When I worked traditionally, Prismacolors were my best friends. I would lay in the underpainting and then basically do the whole picture in Prismas. Then I would drybrush over it using a Windsor Newton Series 7 size 3 brush with acrylic paint. Millions and millions of tiny x’s. And even if I was doing a painting 30″ x 40″, the x’s remained the same size. Basically the Prismacolor would create the fine blending between the acrylic and the underpainting, without worrying about making the paint being that refined. But the Prismas didn’t have the intensity or the punch of the acrylics, so the acrylic layer was always a necessity.
I did come up with a way to do more with the Prismas, and give them more opacity. One night my Prismas fell into a cup of water. They sat in there for several minutes before I noticed. When I rescued them and tried to use them, the colors had become soft and mushy. They went on almost like paint. When they dried out, they were back to normal, but I had liked the softer, paint feel, so I got a cup of water and would dip my Prismas into that while I worked in order to keep them soft. They remained very opaque, even when the color dried on my painting.
Things were great until one night, with the painting due in the morning. I had spent a week doing the job, and I was really happy with how it was looking, so I wanted to make it extra special. I decided it would look so much cooler if I took it out in the hallway and sprayed it with Krylon Crystal Clear. That always made paintings look like they had a resin coating on them, like little jewels.
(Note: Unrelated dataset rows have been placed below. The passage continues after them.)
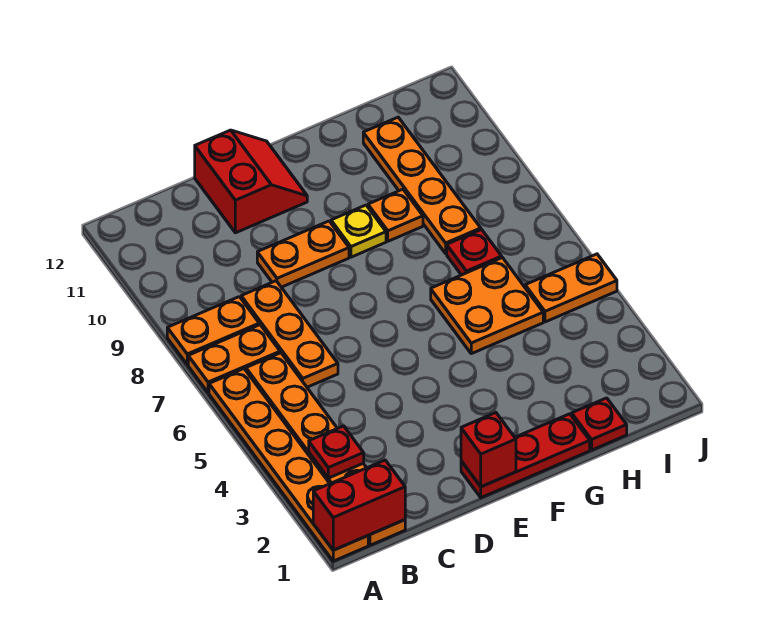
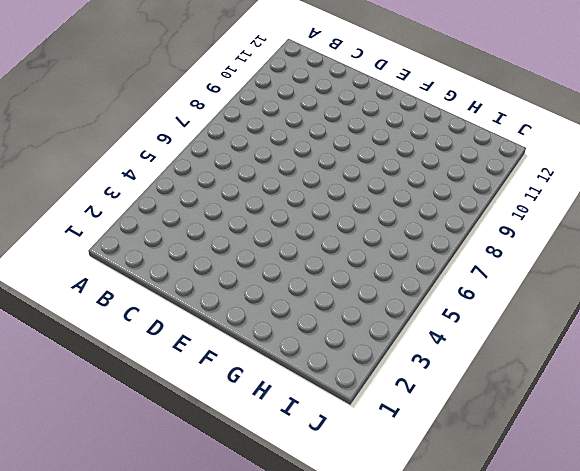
none -> orange plate A1:A6 level 1
none -> orange plate A7:B7 level 1
none -> orange plate A8:B8 level 1

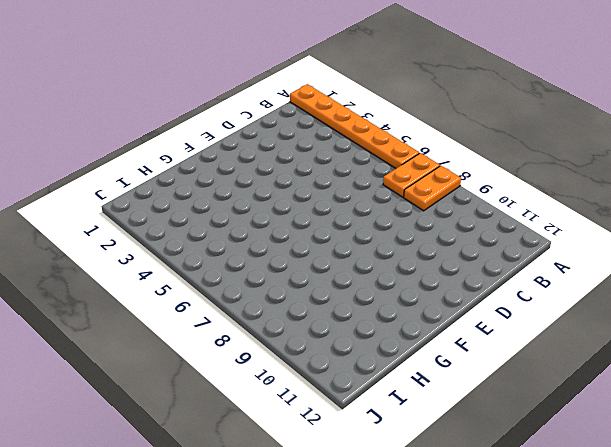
none -> orange plate B1:B6 level 1
none -> orange plate C6:C8 level 1
none -> orange plate D9:E9 level 1

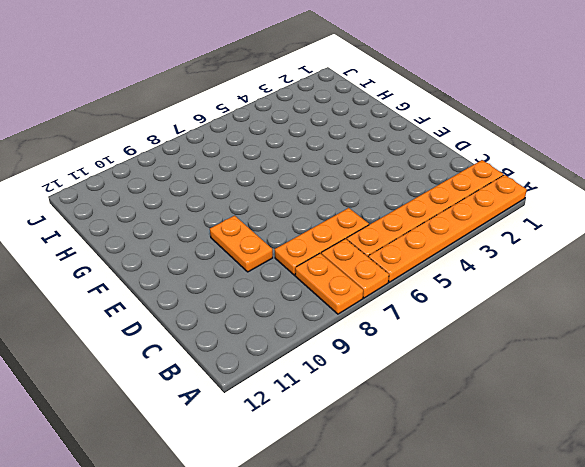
none -> red slope D11:E12 level 1 top D
none -> red plate E1:G1 level 1
none -> yellow plate F9 level 1

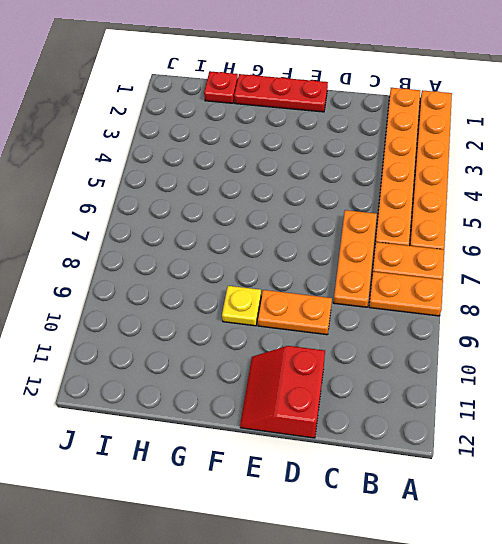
none -> orange plate G5:H6 level 1
none -> orange plate G9 level 1
none -> red plate H7 level 1

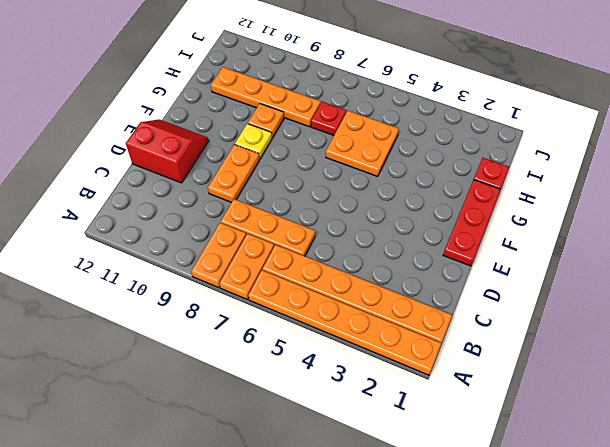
none -> orange plate I5:J5 level 1
none -> red brick A1:B1 level 2
none -> red plate B3 level 2

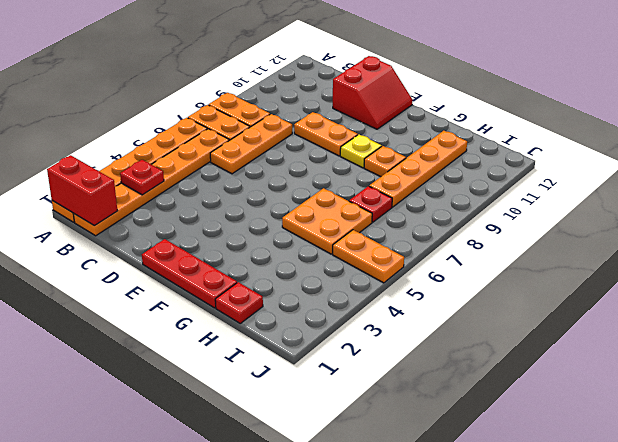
none -> red brick E1 level 2

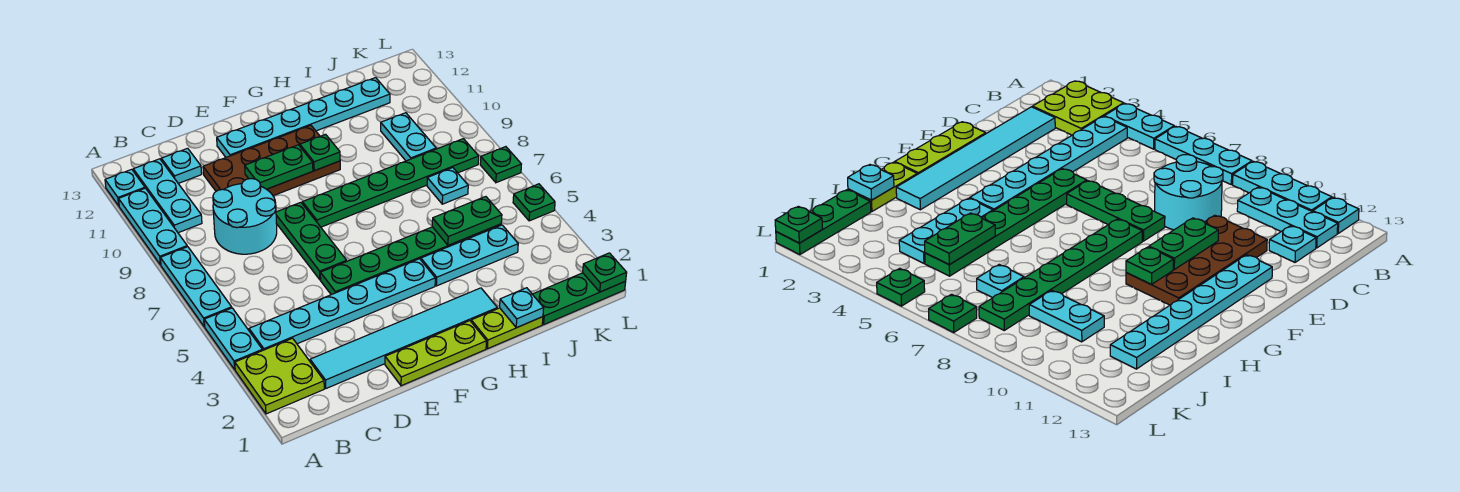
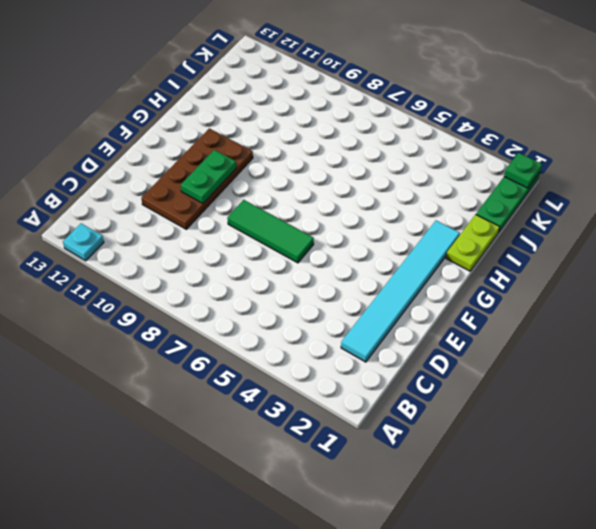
green tile E6:E8 level 1 -> green plate E6:E8 level 1
none -> lime plate A2:B3 level 1
none -> cyan plate A4:A5 level 1
none -> cyan plate A6:A8 level 1

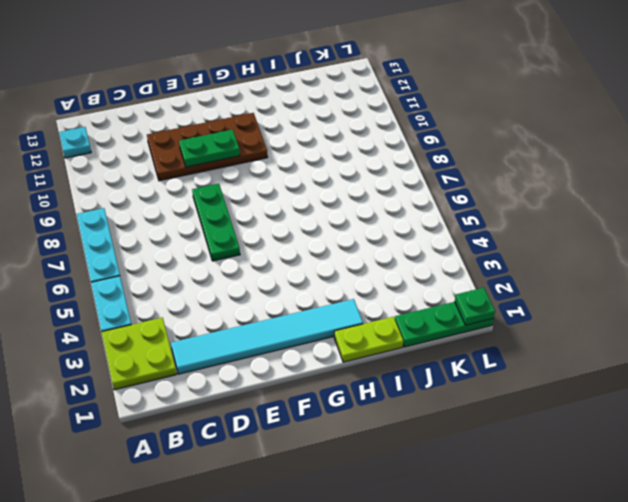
none -> cyan plate A9:A11 level 1
none -> cyan plate B4:G4 level 1
none -> cyan plate B10:B12 level 1

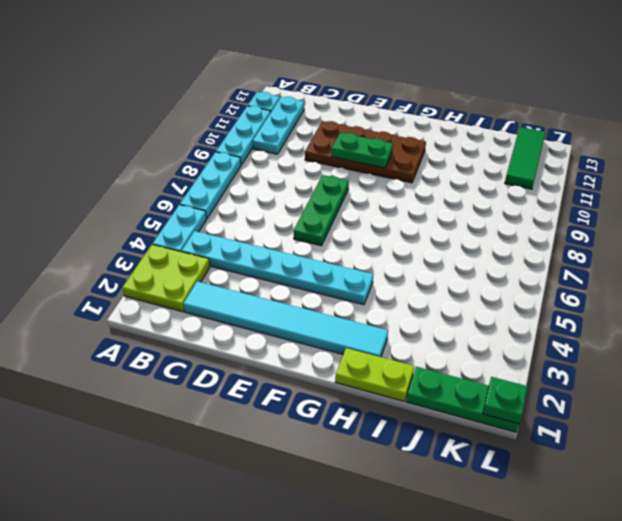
green tile K11:K13 level 1 -> none
none -> cyan round brick C8:D9 level 1
none -> cyan plate C12 level 1
none -> lime plate E1:G1 level 1

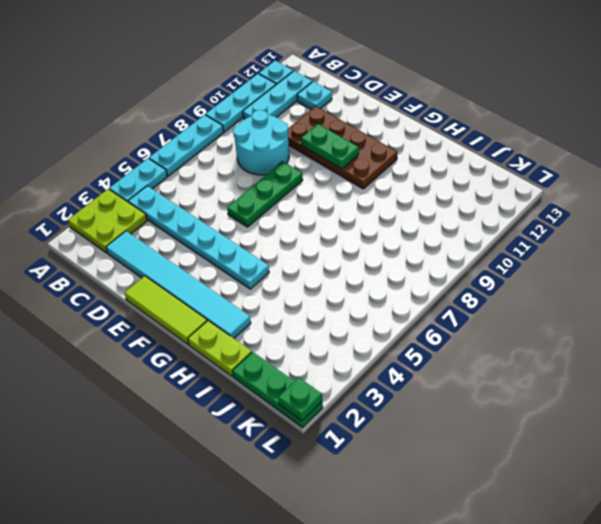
lime tile E1:G1 level 1 -> lime plate E1:G1 level 1
none -> green plate E5:J5 level 1
none -> cyan plate E12:J12 level 1
none -> green plate F8:K8 level 1

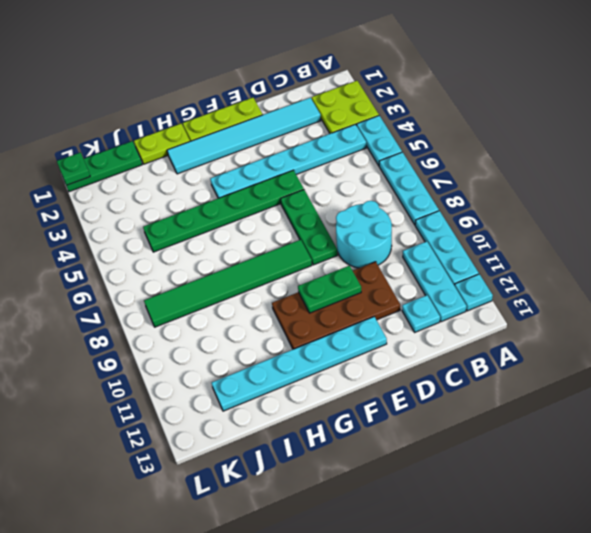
green tile F8:K8 level 1 -> green plate F8:K8 level 1
none -> cyan plate H4:J4 level 1
none -> cyan plate J7 level 1
none -> cyan plate J9:J10 level 1

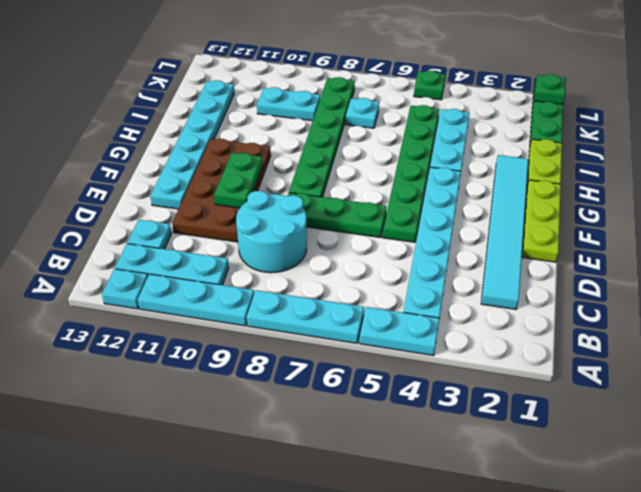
none -> lime plate A2:B3 level 1
none -> green plate L7 level 1
none -> green plate G10 level 2

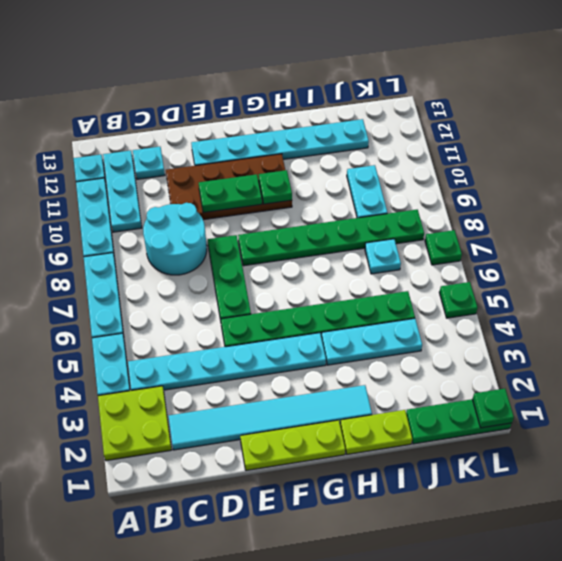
none -> cyan plate I1 level 2
none -> green plate I5:J5 level 2

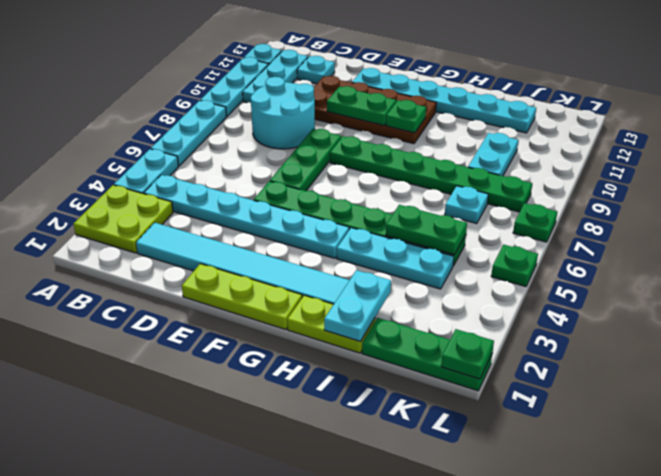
cyan plate I1:I2 level 2 -> cyan plate I1 level 2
I was finished early, so I went out there and sprayed away. Of course the lighting wasn’t very good in the hallway, but the painting looked beautiful all sparkly like that. I left it out there to dry and went in to clean up so I could go home and get some sleep.
When I brought the painting into my studio to admire it, I thought my eyes were over-tired. It seemed as if everything was blurry. That’s when I realized that Krylon Crystal Clear dissolves Prismacolor. If you worked in Los Angeles around that time, you might have heard me scream. What had taken a good part of four days to accomplish, now was gone and had to be reproduced in about 5 hours, and me with no sleep. Have you ever noticed that you can paint something the second time around so much faster than you did the first time? Like when my computer crashes and I have forgotten to back up my work for five hours. I can redo it in one hour. Amazing.
So, that is what happened with my illustration for the book Radio Eyes that I was doing for Roger Carpenter and Stewart Weiner. Still one of my favorite paintings.